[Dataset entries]
——————————

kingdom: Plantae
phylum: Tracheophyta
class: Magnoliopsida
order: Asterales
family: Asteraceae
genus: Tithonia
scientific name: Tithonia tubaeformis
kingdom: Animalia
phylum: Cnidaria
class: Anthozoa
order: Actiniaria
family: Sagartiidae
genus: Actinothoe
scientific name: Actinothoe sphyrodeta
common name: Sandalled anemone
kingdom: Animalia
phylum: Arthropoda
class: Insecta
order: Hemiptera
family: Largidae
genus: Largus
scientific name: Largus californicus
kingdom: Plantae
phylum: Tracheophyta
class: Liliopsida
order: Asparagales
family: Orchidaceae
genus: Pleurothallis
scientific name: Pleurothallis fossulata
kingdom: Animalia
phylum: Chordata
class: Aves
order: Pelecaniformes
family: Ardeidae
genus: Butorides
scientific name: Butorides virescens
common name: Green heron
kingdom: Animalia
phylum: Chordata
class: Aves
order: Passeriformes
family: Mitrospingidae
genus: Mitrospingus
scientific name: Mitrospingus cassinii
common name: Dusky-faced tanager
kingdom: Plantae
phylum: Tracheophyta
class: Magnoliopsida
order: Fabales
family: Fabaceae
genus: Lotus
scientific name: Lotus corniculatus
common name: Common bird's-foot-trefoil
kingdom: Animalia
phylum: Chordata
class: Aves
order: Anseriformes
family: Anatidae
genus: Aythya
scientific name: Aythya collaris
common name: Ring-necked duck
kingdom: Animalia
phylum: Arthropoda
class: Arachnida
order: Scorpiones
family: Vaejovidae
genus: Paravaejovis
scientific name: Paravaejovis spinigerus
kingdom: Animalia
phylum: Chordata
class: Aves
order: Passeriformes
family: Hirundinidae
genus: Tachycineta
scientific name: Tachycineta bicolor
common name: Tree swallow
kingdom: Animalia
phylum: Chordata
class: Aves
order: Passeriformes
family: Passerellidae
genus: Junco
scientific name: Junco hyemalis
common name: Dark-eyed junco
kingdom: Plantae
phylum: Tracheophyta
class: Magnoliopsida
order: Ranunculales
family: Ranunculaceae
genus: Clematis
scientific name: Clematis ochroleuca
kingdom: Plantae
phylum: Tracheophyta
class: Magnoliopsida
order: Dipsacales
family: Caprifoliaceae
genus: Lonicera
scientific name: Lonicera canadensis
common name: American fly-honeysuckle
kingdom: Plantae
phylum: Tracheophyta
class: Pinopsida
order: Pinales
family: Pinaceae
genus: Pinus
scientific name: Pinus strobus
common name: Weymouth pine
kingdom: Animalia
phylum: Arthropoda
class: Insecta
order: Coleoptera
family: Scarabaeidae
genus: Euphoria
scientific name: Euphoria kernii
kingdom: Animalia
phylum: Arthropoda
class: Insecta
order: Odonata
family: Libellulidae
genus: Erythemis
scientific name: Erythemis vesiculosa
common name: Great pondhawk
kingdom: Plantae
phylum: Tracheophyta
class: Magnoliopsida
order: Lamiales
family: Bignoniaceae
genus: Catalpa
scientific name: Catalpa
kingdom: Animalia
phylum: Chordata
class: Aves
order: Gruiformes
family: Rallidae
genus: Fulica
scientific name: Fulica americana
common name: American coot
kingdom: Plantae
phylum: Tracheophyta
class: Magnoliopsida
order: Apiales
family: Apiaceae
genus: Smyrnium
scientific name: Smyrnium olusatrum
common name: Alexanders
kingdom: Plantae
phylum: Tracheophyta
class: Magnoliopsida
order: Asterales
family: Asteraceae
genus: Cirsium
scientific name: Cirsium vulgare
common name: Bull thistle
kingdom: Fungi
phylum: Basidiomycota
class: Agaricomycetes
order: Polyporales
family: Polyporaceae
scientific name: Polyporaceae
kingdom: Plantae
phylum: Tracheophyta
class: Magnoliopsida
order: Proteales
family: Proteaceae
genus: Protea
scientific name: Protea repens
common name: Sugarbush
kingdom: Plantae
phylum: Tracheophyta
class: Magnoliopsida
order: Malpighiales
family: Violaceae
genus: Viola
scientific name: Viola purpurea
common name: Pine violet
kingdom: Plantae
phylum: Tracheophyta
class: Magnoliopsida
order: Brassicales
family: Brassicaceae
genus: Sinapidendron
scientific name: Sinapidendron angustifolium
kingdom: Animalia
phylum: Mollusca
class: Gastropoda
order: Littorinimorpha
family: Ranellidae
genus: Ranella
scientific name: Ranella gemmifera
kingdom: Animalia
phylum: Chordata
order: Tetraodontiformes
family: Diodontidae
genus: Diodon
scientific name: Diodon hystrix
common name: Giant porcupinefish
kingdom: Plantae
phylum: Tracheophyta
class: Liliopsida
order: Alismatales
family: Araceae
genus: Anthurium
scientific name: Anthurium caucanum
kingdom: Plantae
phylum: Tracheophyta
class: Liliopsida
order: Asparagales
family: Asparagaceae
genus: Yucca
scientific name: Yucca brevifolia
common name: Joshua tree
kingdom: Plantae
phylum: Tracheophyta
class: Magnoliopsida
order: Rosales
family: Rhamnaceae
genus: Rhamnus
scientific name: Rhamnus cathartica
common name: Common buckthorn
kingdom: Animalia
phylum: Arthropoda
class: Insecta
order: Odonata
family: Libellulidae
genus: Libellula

——————————

**What is being asked**:
Write out all the rows again, changing "common name" to "vernacular name" wherever it appears and leaving every other line untouched.

**Solution for this exercise**:
kingdom: Plantae
phylum: Tracheophyta
class: Magnoliopsida
order: Asterales
family: Asteraceae
genus: Tithonia
scientific name: Tithonia tubaeformis
kingdom: Animalia
phylum: Cnidaria
class: Anthozoa
order: Actiniaria
family: Sagartiidae
genus: Actinothoe
scientific name: Actinothoe sphyrodeta
vernacular name: Sandalled anemone
kingdom: Animalia
phylum: Arthropoda
class: Insecta
order: Hemiptera
family: Largidae
genus: Largus
scientific name: Largus californicus
kingdom: Plantae
phylum: Tracheophyta
class: Liliopsida
order: Asparagales
family: Orchidaceae
genus: Pleurothallis
scientific name: Pleurothallis fossulata
kingdom: Animalia
phylum: Chordata
class: Aves
order: Pelecaniformes
family: Ardeidae
genus: Butorides
scientific name: Butorides virescens
vernacular name: Green heron
kingdom: Animalia
phylum: Chordata
class: Aves
order: Passeriformes
family: Mitrospingidae
genus: Mitrospingus
scientific name: Mitrospingus cassinii
vernacular name: Dusky-faced tanager
kingdom: Plantae
phylum: Tracheophyta
class: Magnoliopsida
order: Fabales
family: Fabaceae
genus: Lotus
scientific name: Lotus corniculatus
vernacular name: Common bird's-foot-trefoil
kingdom: Animalia
phylum: Chordata
class: Aves
order: Anseriformes
family: Anatidae
genus: Aythya
scientific name: Aythya collaris
vernacular name: Ring-necked duck
kingdom: Animalia
phylum: Arthropoda
class: Arachnida
order: Scorpiones
family: Vaejovidae
genus: Paravaejovis
scientific name: Paravaejovis spinigerus
kingdom: Animalia
phylum: Chordata
class: Aves
order: Passeriformes
family: Hirundinidae
genus: Tachycineta
scientific name: Tachycineta bicolor
vernacular name: Tree swallow
kingdom: Animalia
phylum: Chordata
class: Aves
order: Passeriformes
family: Passerellidae
genus: Junco
scientific name: Junco hyemalis
vernacular name: Dark-eyed junco
kingdom: Plantae
phylum: Tracheophyta
class: Magnoliopsida
order: Ranunculales
family: Ranunculaceae
genus: Clematis
scientific name: Clematis ochroleuca
kingdom: Plantae
phylum: Tracheophyta
class: Magnoliopsida
order: Dipsacales
family: Caprifoliaceae
genus: Lonicera
scientific name: Lonicera canadensis
vernacular name: American fly-honeysuckle
kingdom: Plantae
phylum: Tracheophyta
class: Pinopsida
order: Pinales
family: Pinaceae
genus: Pinus
scientific name: Pinus strobus
vernacular name: Weymouth pine
kingdom: Animalia
phylum: Arthropoda
class: Insecta
order: Coleoptera
family: Scarabaeidae
genus: Euphoria
scientific name: Euphoria kernii
kingdom: Animalia
phylum: Arthropoda
class: Insecta
order: Odonata
family: Libellulidae
genus: Erythemis
scientific name: Erythemis vesiculosa
vernacular name: Great pondhawk
kingdom: Plantae
phylum: Tracheophyta
class: Magnoliopsida
order: Lamiales
family: Bignoniaceae
genus: Catalpa
scientific name: Catalpa
kingdom: Animalia
phylum: Chordata
class: Aves
order: Gruiformes
family: Rallidae
genus: Fulica
scientific name: Fulica americana
vernacular name: American coot
kingdom: Plantae
phylum: Tracheophyta
class: Magnoliopsida
order: Apiales
family: Apiaceae
genus: Smyrnium
scientific name: Smyrnium olusatrum
vernacular name: Alexanders
kingdom: Plantae
phylum: Tracheophyta
class: Magnoliopsida
order: Asterales
family: Asteraceae
genus: Cirsium
scientific name: Cirsium vulgare
vernacular name: Bull thistle
kingdom: Fungi
phylum: Basidiomycota
class: Agaricomycetes
order: Polyporales
family: Polyporaceae
scientific name: Polyporaceae
kingdom: Plantae
phylum: Tracheophyta
class: Magnoliopsida
order: Proteales
family: Proteaceae
genus: Protea
scientific name: Protea repens
vernacular name: Sugarbush
kingdom: Plantae
phylum: Tracheophyta
class: Magnoliopsida
order: Malpighiales
family: Violaceae
genus: Viola
scientific name: Viola purpurea
vernacular name: Pine violet
kingdom: Plantae
phylum: Tracheophyta
class: Magnoliopsida
order: Brassicales
family: Brassicaceae
genus: Sinapidendron
scientific name: Sinapidendron angustifolium
kingdom: Animalia
phylum: Mollusca
class: Gastropoda
order: Littorinimorpha
family: Ranellidae
genus: Ranella
scientific name: Ranella gemmifera
kingdom: Animalia
phylum: Chordata
order: Tetraodontiformes
family: Diodontidae
genus: Diodon
scientific name: Diodon hystrix
vernacular name: Giant porcupinefish
kingdom: Plantae
phylum: Tracheophyta
class: Liliopsida
order: Alismatales
family: Araceae
genus: Anthurium
scientific name: Anthurium caucanum
kingdom: Plantae
phylum: Tracheophyta
class: Liliopsida
order: Asparagales
family: Asparagaceae
genus: Yucca
scientific name: Yucca brevifolia
vernacular name: Joshua tree
kingdom: Plantae
phylum: Tracheophyta
class: Magnoliopsida
order: Rosales
family: Rhamnaceae
genus: Rhamnus
scientific name: Rhamnus cathartica
vernacular name: Common buckthorn
kingdom: Animalia
phylum: Arthropoda
class: Insecta
order: Odonata
family: Libellulidae
genus: Libellula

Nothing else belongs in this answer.